Chatterbox-TTS has a MUCH MUCH better output quality though, the quality of the output from Sopro TTS (based on the video embedded on GitHub) is absolutely terrible and completely unusable for any serious application, while Chatterbox has incredible outputs.

I have an RTX5090, so not exactly what most consumers will have but still accessible, and it's also very fast, around 2 seconds of audio per 1 second of generation.

Here's an example I just generated (first try, 22 seconds runtime, 14 seconds of generation): https://jumpshare.com/s/Vl92l7Rm0IhiIk0jGors

Here's another one, 20 seconds of generation, 30 seconds of runtime, which clones a voice from a Youtuber (I don't use it for nefarious reasons, it's just for the demo): https://jumpshare.com/s/Y61duHpqvkmNfKr4hGFs with the original source for the voice: https://www.youtube.com/@ArbitorIan

▲

sammyyyyyyy 15 hours ago | parent | next [-]

You should try it! I wouldn’t say it’s the best, far from that. But also wouldn’t say it’s terrible. If you have a 5090, then yes, you can run much more powerful models in real time. Chatterbox is a great model though

▲

iLoveOncall 14 hours ago | parent [-]

> But also wouldn’t say it’s terrible.

But you included 3 samples on your GitHub video and they all sound extremely robotic and have very bad artifacts?

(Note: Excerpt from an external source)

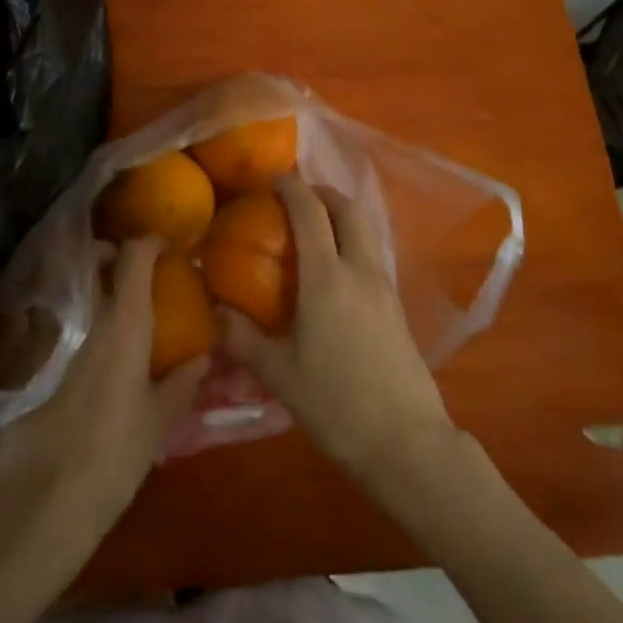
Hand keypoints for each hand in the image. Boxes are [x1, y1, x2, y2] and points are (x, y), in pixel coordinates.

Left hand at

	▲	samuel-vitorino 14 hours ago \| parent [-]
		[dead]

▲

kkzz99 15 hours ago | parent | prev [-]

I've been using Higgs-Audio for a while now as the primary TTS system. How would you say does Chatterbox compare to it if you have experience?

	▲	iLoveOncall 14 hours ago \| parent [-]
		I haven't used it. I compared it with T5Gemma TTS that came out recently and Chatterbox is much better in all aspects, but especially in voice cloning where T5Gemma basically did not work.